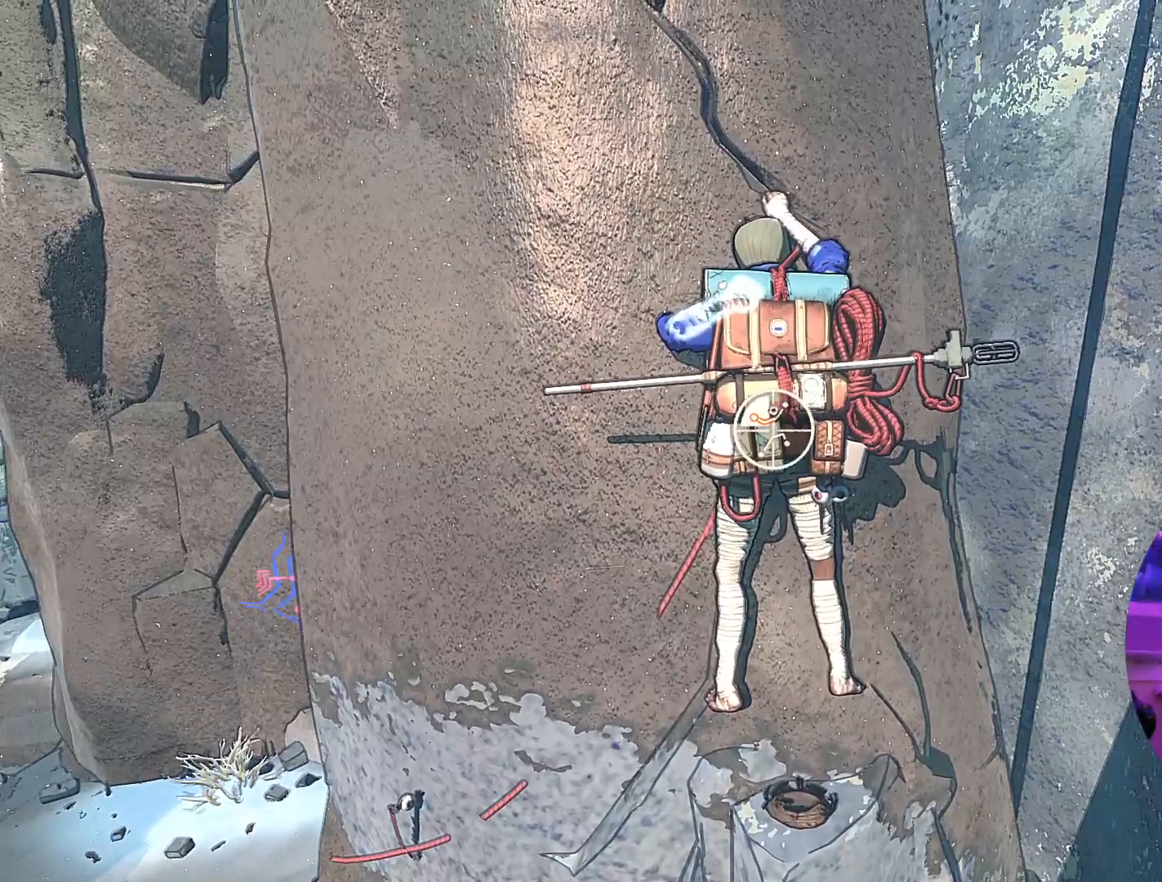
{"buttons": ["R1"], "left_stick": "center", "right_stick": "left", "events": [[33, "right_stick", "left"]]}
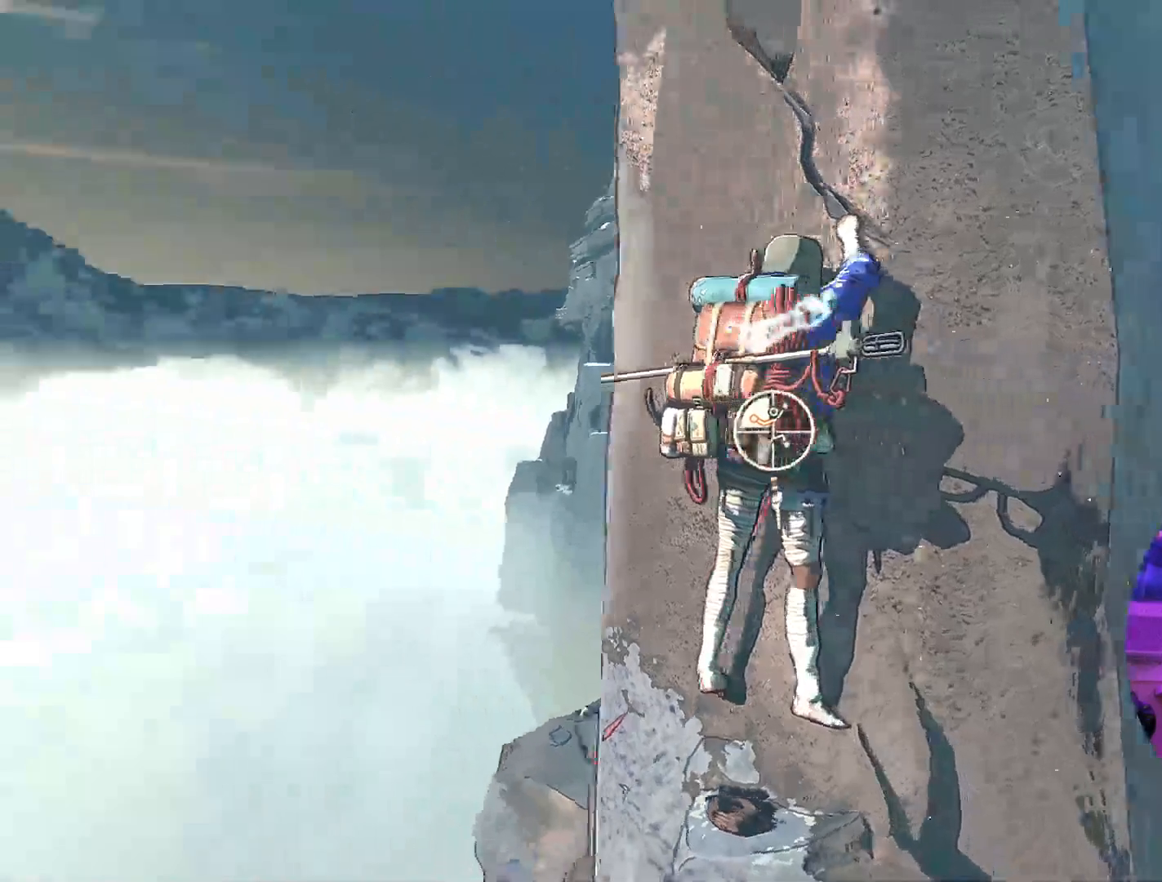
{"buttons": ["R1"], "left_stick": "down", "right_stick": "center", "events": [[67, "right_stick", "center"], [400, "left_stick", "down"]]}
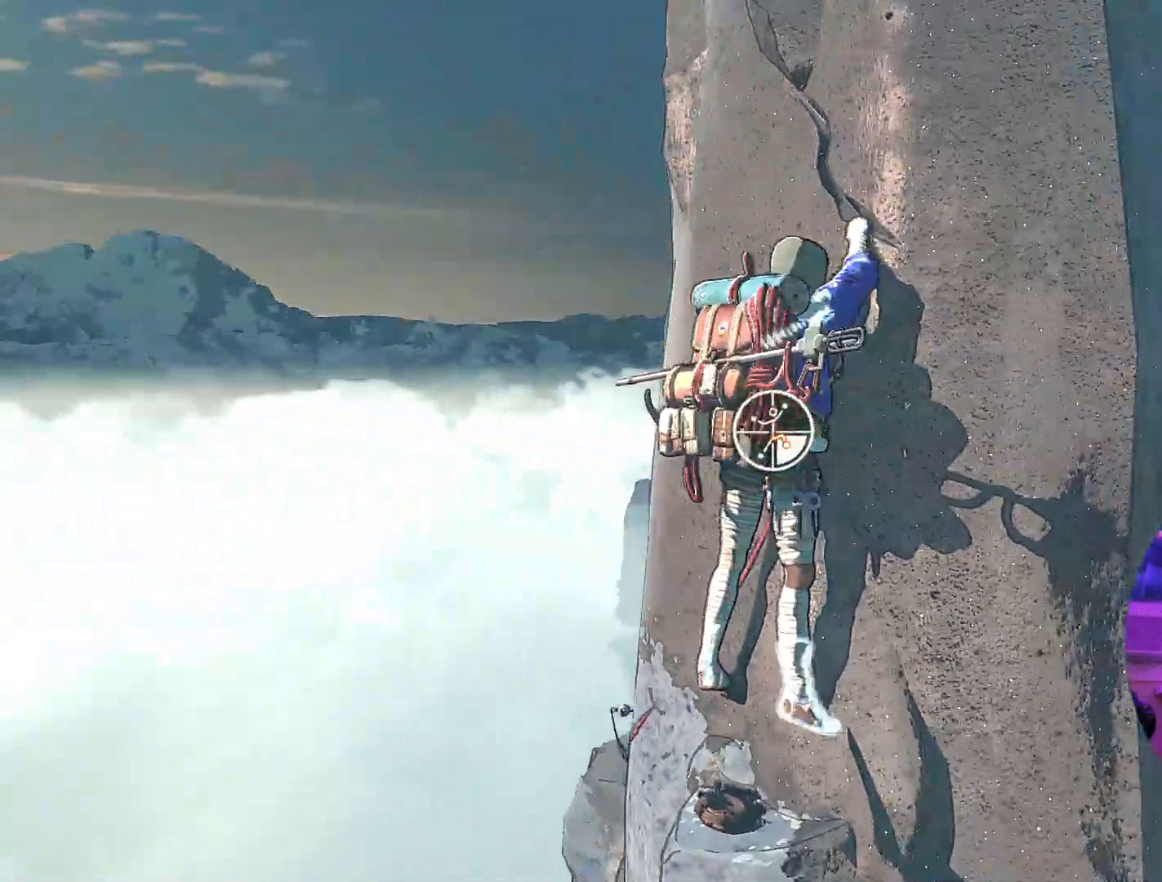
{"buttons": [], "left_stick": "up", "right_stick": "center", "events": [[167, "left_stick", "down-right"], [200, "R1", "up"], [317, "left_stick", "up-right"], [367, "left_stick", "up"]]}
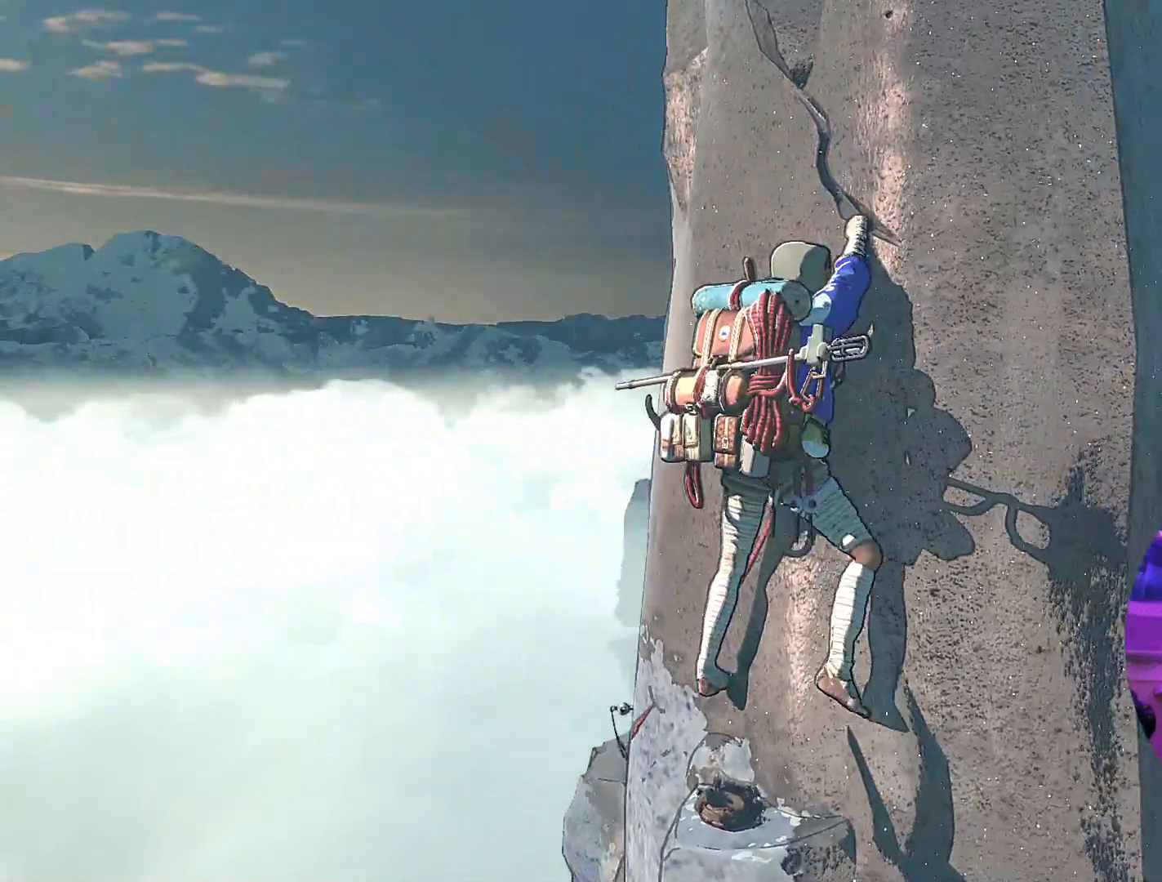
{"buttons": [], "left_stick": "up", "right_stick": "center", "events": [[217, "left_stick", "up-left"], [500, "left_stick", "up"]]}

□ □ □ □ □

### What you have to do:
For every line in the listing above that contains "down", copy that line.

### Problem solution:
{"buttons": ["R1"], "left_stick": "down", "right_stick": "center", "events": [[67, "right_stick", "center"], [400, "left_stick", "down"]]}
{"buttons": [], "left_stick": "up", "right_stick": "center", "events": [[167, "left_stick", "down-right"], [200, "R1", "up"], [317, "left_stick", "up-right"], [367, "left_stick", "up"]]}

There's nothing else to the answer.